## [Given text]
• • • •
St. Paul's Center for Economic Inclusion using more than $1M in grants to expand

The center will grow to nine cities thanks to $1.6 million in grants from Google and the Robert Wood Johnson Foundation.

October 31, 2023 at 12:00PM
CEO Tawanna Black of the Center for Economic Inclusion (Center for Economic Inclusion/The Minnesota Star Tribune)

The St. Paul-based Center for Economic Inclusion (CEI) is expanding nationwide thanks to a new $1 million grant from Google and a $600,000 grant from the Robert Wood Johnson Foundation, officials announced Monday.

The Minnesota nonprofit is expanding its equity, job creation, data and corporate-diversity partnership work with Target, 3M, U.S. Bank, Best Buy, Allianz and Fairview Health to nine new markets in Alabama, Iowa, Kansas, Louisiana, Missouri, Ohio and Virginia.

The move should reach another 160 employers and help 10,000 managers deepen racial diversity in their workplaces to share wages, training, promotions, homeownership and other economic opportunities more equitably.

Since starting the nonprofit in Minnesota in 2017, CEI Chief Executive Tawanna Black and her team have worked with dozens of Minnesota firms to evaluate, install and measure racial equity practices in the workplace. CEI publishes results annually.
• • • •
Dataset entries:
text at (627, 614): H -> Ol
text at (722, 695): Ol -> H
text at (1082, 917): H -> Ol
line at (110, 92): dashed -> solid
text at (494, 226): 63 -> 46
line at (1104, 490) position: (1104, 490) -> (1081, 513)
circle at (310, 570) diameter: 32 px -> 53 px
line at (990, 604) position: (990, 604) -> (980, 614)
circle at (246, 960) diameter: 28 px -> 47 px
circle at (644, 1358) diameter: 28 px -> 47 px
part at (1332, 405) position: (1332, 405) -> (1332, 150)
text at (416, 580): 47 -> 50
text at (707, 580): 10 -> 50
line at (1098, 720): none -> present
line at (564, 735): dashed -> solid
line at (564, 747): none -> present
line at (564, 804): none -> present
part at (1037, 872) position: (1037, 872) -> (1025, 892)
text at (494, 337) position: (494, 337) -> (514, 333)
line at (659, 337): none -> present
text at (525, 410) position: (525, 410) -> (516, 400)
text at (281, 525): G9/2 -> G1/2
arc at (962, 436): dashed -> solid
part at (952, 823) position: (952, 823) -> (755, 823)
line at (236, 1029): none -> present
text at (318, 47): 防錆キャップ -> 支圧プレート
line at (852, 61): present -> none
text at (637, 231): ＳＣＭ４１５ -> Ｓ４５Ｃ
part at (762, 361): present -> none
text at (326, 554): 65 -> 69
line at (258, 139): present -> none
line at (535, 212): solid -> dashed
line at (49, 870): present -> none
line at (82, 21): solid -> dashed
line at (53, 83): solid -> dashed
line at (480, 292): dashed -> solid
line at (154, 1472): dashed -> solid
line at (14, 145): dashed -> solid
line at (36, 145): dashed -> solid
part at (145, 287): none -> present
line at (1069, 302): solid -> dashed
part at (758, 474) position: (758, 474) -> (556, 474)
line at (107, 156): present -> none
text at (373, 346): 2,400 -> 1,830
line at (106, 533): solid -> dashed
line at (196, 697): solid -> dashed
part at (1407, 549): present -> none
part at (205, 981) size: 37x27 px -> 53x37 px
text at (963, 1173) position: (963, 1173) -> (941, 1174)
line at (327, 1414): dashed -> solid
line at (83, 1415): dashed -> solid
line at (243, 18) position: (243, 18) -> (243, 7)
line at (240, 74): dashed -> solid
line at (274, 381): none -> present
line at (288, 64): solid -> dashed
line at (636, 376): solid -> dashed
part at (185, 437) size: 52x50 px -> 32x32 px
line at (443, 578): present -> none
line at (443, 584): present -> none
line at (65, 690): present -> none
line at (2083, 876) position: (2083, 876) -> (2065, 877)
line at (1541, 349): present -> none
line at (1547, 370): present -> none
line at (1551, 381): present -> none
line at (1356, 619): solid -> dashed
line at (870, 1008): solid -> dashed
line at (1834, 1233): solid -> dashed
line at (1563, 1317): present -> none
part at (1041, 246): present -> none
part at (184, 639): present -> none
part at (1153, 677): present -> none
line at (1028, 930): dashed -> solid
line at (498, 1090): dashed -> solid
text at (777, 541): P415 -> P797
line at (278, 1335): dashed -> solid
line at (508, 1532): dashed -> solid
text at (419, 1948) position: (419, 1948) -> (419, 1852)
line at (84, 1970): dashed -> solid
• • • •
## [Goals]
a – According to the article about the Center for Economic Inclusion, in what year did the nonprofit start in Minnesota?
b – Report every line of the records that contains the word "diameter", matching case exactly.

## [Exercise results]
a – 2017

b –
circle at (310, 570) diameter: 32 px -> 53 px
circle at (246, 960) diameter: 28 px -> 47 px
circle at (644, 1358) diameter: 28 px -> 47 px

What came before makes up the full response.